With the data breach at Neiman Marcus coming on the heels of Target's, you may be asking yourself if anyone shopping at a retail store is safe.
The luxury fashion retailer said last Wednesday that up to 1.1 million credit card and debit card accounts could have been exposed in a data breach that lasted from July 16, 2013 through Oct. 30, 2013. So far, Visa, MasterCard and Discover identified 2,400 cards that have been used fraudulently, according to Neiman Marcus CEO Karen Katz in an online letter to customers.
Previously, Neiman Marcus did not say how many customers could have been affected when it disclosed the breach earlier this month.
The retailer said the no Social Security numbers or birth dates were compromised. Personal identification numbers, or PINs, aren't at risk because the stores do not use PIN pads. So far, online shoppers have not been affected by the breach, and Neiman Marcus and Bergdorf Goodman cards have not shown any fraudulent activity.
Neiman Marcus is offering a year of free credit monitoring and identity-theft protection to all customers who shopped there between January 2013 and January 2014. It is notifying all customers whose emails or addresses the retailer has on file.

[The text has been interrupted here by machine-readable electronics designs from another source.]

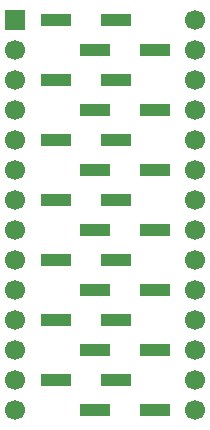
<source format=gbs>
G04 #@! TF.GenerationSoftware,KiCad,Pcbnew,9.0.6*
G04 #@! TF.CreationDate,2026-01-05T13:28:29-06:00*
G04 #@! TF.ProjectId,SSOP-28_5.3x10.2_P0.65,53534f50-2d32-4385-9f35-2e337831302e,rev?*
G04 #@! TF.SameCoordinates,Original*
G04 #@! TF.FileFunction,Soldermask,Bot*
G04 #@! TF.FilePolarity,Negative*
%FSLAX46Y46*%
G04 Gerber Fmt 4.6, Leading zero omitted, Abs format (unit mm)*
G04 Created by KiCad (PCBNEW 9.0.6) date 2026-01-05 13:28:29*
%MOMM*%
%LPD*%
G01*
G04 APERTURE LIST*
%ADD10C,1.700000*%
%ADD11R,1.700000X1.700000*%
%ADD12R,2.510000X1.000000*%
G04 APERTURE END LIST*
D10*
X139192000Y-119634000D03*
X139192000Y-117094000D03*
X139192000Y-114554000D03*
X139192000Y-112014000D03*
X139192000Y-109474000D03*
X139192000Y-106934000D03*
X139192000Y-104394000D03*
X139192000Y-101854000D03*
X139192000Y-99314000D03*
X139192000Y-96774000D03*
X139192000Y-94234000D03*
X139192000Y-91694000D03*
X139192000Y-89154000D03*
X139192000Y-86614000D03*
X123952000Y-119634000D03*
X123952000Y-117094000D03*
X123952000Y-114554000D03*
X123952000Y-112014000D03*
X123952000Y-109474000D03*
X123952000Y-106934000D03*
X123952000Y-104394000D03*
X123952000Y-101854000D03*
X123952000Y-99314000D03*
X123952000Y-96774000D03*
X123952000Y-94234000D03*
X123952000Y-91694000D03*
X123952000Y-89154000D03*
D11*
X123952000Y-86614000D03*
D12*
X135767000Y-119634000D03*
X132457000Y-117094000D03*
X135767000Y-114554000D03*
X132457000Y-112014000D03*
X135767000Y-109474000D03*
X132457000Y-106934000D03*
X135767000Y-104394000D03*
X132457000Y-101854000D03*
X135767000Y-99314000D03*
X132457000Y-96774000D03*
X135767000Y-94234000D03*
X132457000Y-91694000D03*
X135767000Y-89154000D03*
X132457000Y-86614000D03*
X127377000Y-86614000D03*
X130687000Y-89154000D03*
X127377000Y-91694000D03*
X130687000Y-94234000D03*
X127377000Y-96774000D03*
X130687000Y-99314000D03*
X127377000Y-101854000D03*
X130687000Y-104394000D03*
X127377000Y-106934000D03*
X130687000Y-109474000D03*
X127377000Y-112014000D03*
X130687000Y-114554000D03*
X127377000Y-117094000D03*
X130687000Y-119634000D03*
M02*

</source>
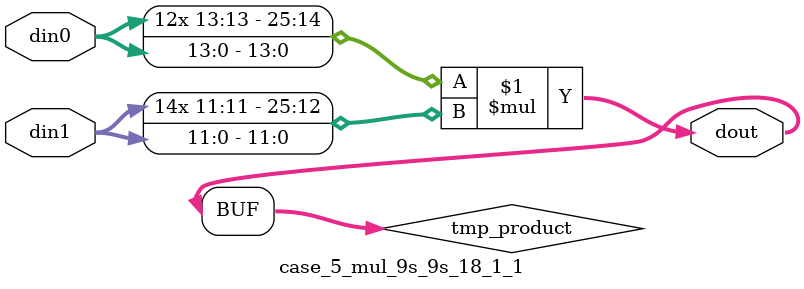
<source format=v>

`timescale 1 ns / 1 ps

 (* use_dsp = "no" *)  module case_5_mul_9s_9s_18_1_1(din0, din1, dout);
parameter ID = 1;
parameter NUM_STAGE = 0;
parameter din0_WIDTH = 14;
parameter din1_WIDTH = 12;
parameter dout_WIDTH = 26;

input [din0_WIDTH - 1 : 0] din0; 
input [din1_WIDTH - 1 : 0] din1; 
output [dout_WIDTH - 1 : 0] dout;

wire signed [dout_WIDTH - 1 : 0] tmp_product;



























assign tmp_product = $signed(din0) * $signed(din1);








assign dout = tmp_product;





















endmodule

</source>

News of the Neiman Marcus breach comes after Target disclosed in December that hackers got a hold of 40 million credit card and debit card data along with personal information of up to 70 million individuals. The breach occurred during the holidays from the day after Thanksgiving until Dec. 15.
Consumers should watch their card activity and notify their banks of any unauthorized charges. Anyone affected by fraudulent activity also should place a fraud alert on their credit reports at Experian, Equifax and TransUnion. This tells lenders to take extra precautions before extending new credit in a consumer's name.
Have you been affected by any of these breaches? How did you find out?